A person can claim to be a "recovering Lutheran".
Comment: the purified, Evangelical Mass. Which is what, exactly? The Roman Mass minus ex opere operato and transubstantiation? No. It is more than that. It is not ceremonial, for we state, “And rites and ceremonies need not be the same everywhere, for there is one Lord, one faith, one baptism, etc.”
Response: What exactly is the purified Evangelical Mass? Could it be that it is the Mass without the accretions of the period from the 600s to Luther's day? That would make it not necessarily an Evangelical Mass but the catholic one.
Comment: “And rites and ceremonies need not be the same everywhere, for there is one Lord, one faith, one baptism, etc.”

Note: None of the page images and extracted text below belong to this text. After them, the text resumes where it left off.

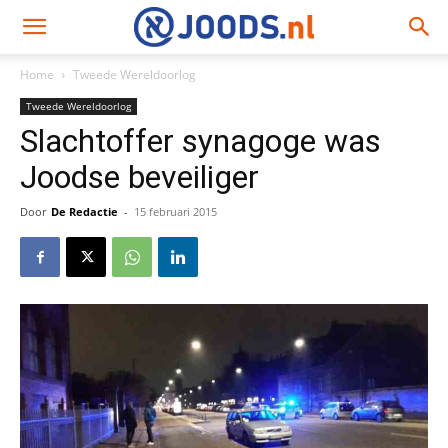
Home
Tweede Wereldoorlog
Tweede Wereldoorlog
Slachtoffer synagoge was
Joodse beveiliger
Door
De Redactie
-
15 februari 2015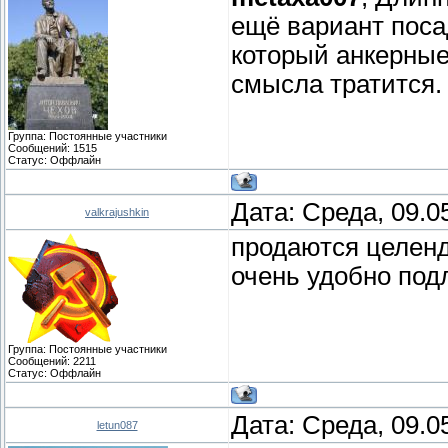
ещё вариант поса
который анкерные
смысла тратится.
Группа: Постоянные участники
Сообщений:
1515
Статус:
Оффлайн
Дата: Среда, 09.0
valkrajushkin
продаются целенд
очень удобно под
Группа: Постоянные участники
Сообщений:
2211
Статус:
Оффлайн
Дата: Среда, 09.0
letun087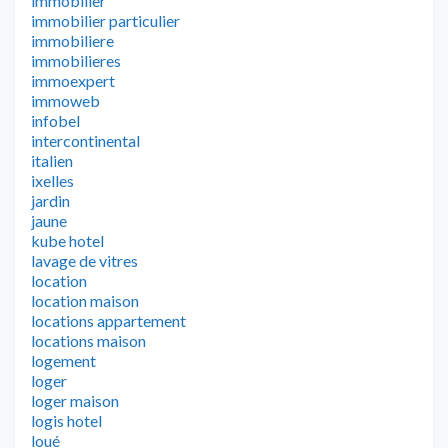
immobilier
immobilier particulier
immobiliere
immobilieres
immoexpert
immoweb
infobel
intercontinental
italien
ixelles
jardin
jaune
kube hotel
lavage de vitres
location
location maison
locations appartement
locations maison
logement
loger
loger maison
logis hotel
loué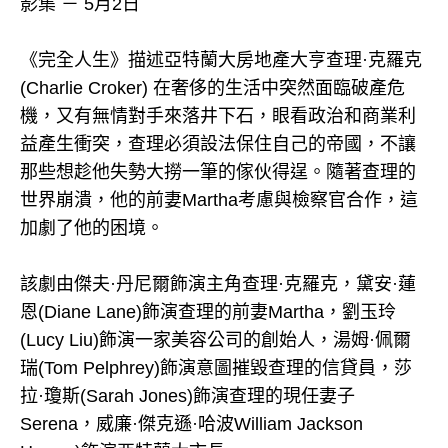
影集 － 5月2日
《完全人生》描述亞特蘭大房地產大亨查理·克羅克
(Charlie Croker) 在奢侈的生活中突然面臨破產危
機，又有無情對手來落井下石，眼看政治和商業利
益產生衝突，查理必須設法保住自己的帝國，不讓
那些想趁他失勢大撈一筆的傢伙得逞。隨著查理的
世界崩潰，他的前妻Martha考慮與檢察官合作，這
加劇了他的困境。
該劇由傑夫·丹尼爾飾演主角查理·克羅克，黛安·蓮
恩(Diane Lane)飾演查理的前妻Martha，劉玉玲
(Lucy Liu)飾演一家美容公司的創始人，湯姆·佩爾
瑞(Tom Pelphrey)飾演意圖摧毀查理的信貸員，莎
拉·瓊斯(Sarah Jones)飾演查理的現任妻子
Serena，威廉·傑克遜·哈波William Jackson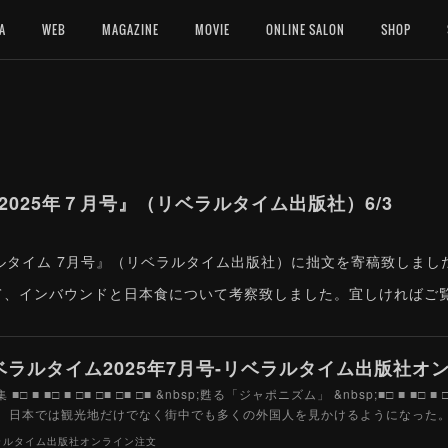
A
WEB
MAGAZINE
MOVIE
ONLINE SALON
SHOP
2025年７月号』（リベラルタイム出版社）6/3
ルタイム 7月号』（リベラルタイム出版社）に拙文を寄稿致しまし
て、インバウンドと日本食について考察致しました。宜しければご
ベラルタイム2025年7月号-リベラルタイム出版社オ
集 ■□ ■ ■□ ■ □■ □■ □■ □■ &nbsp;甦る「ジャポニズム」 &nbsp;■□ ■ ■□ 
、日本では観光地だけでなく街中でも多くの外国人を見かけるようになった
ラルタイム出版社オンライン注文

Response: That they need not be the same does not make them unimportant, without meaning or purpose, or useful and salutary. It simply means that not every ceremony need be uniform. Which, prior to Trent, was also more common in Rome with its various rites and rituals.
Comment: they had abolished not just the Mass, but the daily Mass
Response: The obligation of the priest to offer daily mass without communicants was, indeed, abolished but at the same time the Augsburg Confession insists that if there are communicants desiring to receive the sacrament who have been examined, then the "Mass" will be held for them -- daily if they wish to receive it and are well prepared since no limit was placed on the frequency.
Great article. Thanks for your insights and fidelity to the Lutheran Confessions. You are an inspiration and help to the church.
As the old saying goes, “the proof is in the pudding.”